• haftanın bir gününü kurtaran aktivite. film öncesi kitapçıları-cd'cileri gezme, bir kafede oturup bir şeyler içme, film çıkışı yemek yiyip film üzerine muhabbet etme derken haftanın kiri pası insanın üzerinden akar gider. hele bir de dünyada en çok sevilen iki şey sevgili ve sinemaysa tadından yenmez.
  • eğer sevgiliniz de sizin gibi sinemaya saygı sevgi çerçevesinde yaklaşan biriyse gayet keyif alabileceğiniz bir aktivite olur.
  • sevgiliniz filmi izlemek yerine uykuya dalmışsa, üstüne üstlük bir de horluyorsa işkenceye dönüşebilen aktivite.
  • aynı tür filmleri seven çiftler için yapılması harikadır.fakat çiftlerden biri bilim kurgu,gerilim ve korku sever bir diğeri romantik komedi,aşk gibi türleri severse sonu sıkıntılıdır.
  • film seçimi yaşa göre değişir. yaş düştükçe en izlenmeyecek filmler seçilir. zaten amaç film izlemek de değildir.
  • lise dönemi bitince tadı çıkan güzel eylem. lise zamanlarında amaç filmden ziyade karanlık bir yerde olmaktır çünkü.
  • bir yandan meme avuçlarken diğer yandan bilim kurgu filmini merakla takip etmeye neden olur.

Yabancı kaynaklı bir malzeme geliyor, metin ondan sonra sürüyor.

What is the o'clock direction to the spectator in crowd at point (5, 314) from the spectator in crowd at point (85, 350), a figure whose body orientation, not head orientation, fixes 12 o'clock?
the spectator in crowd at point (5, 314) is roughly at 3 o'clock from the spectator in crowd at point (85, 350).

    (bkz: çaktırmadan meme avuçlamak)

    yerini ise şuna bırakır:

    (bkz: tek başına sinemaya gitmek)
  • kızı götürecek, rahat rahat öpüşecek, temas edip dokunacak mekan bulamayan gençlerin başvurduğu çare.
  • gittiğiniz salon 2metre eninde 15 metre boyunda koridorumsu bir yapıda ve çevreniz mekan sıkıntısı çeken ergenlerle doluysa filmin sonunu görmeden kendinizi dışarıya atmanıza sebep olur. sonra makinist arkanızdan bağırır: "abi, nereye gidiyosunuz, daha buluşcaklar, çocukları olcak" diye...
  • itiraf ediyorum salon kalabalık olmasın diye en boktan filmleri seçer ona giderdik.çoğu filmin adını bile hatırlamıyorum.gerçekten ergenlik hayatımızda kara bir leke.hep bu hormonlar işte.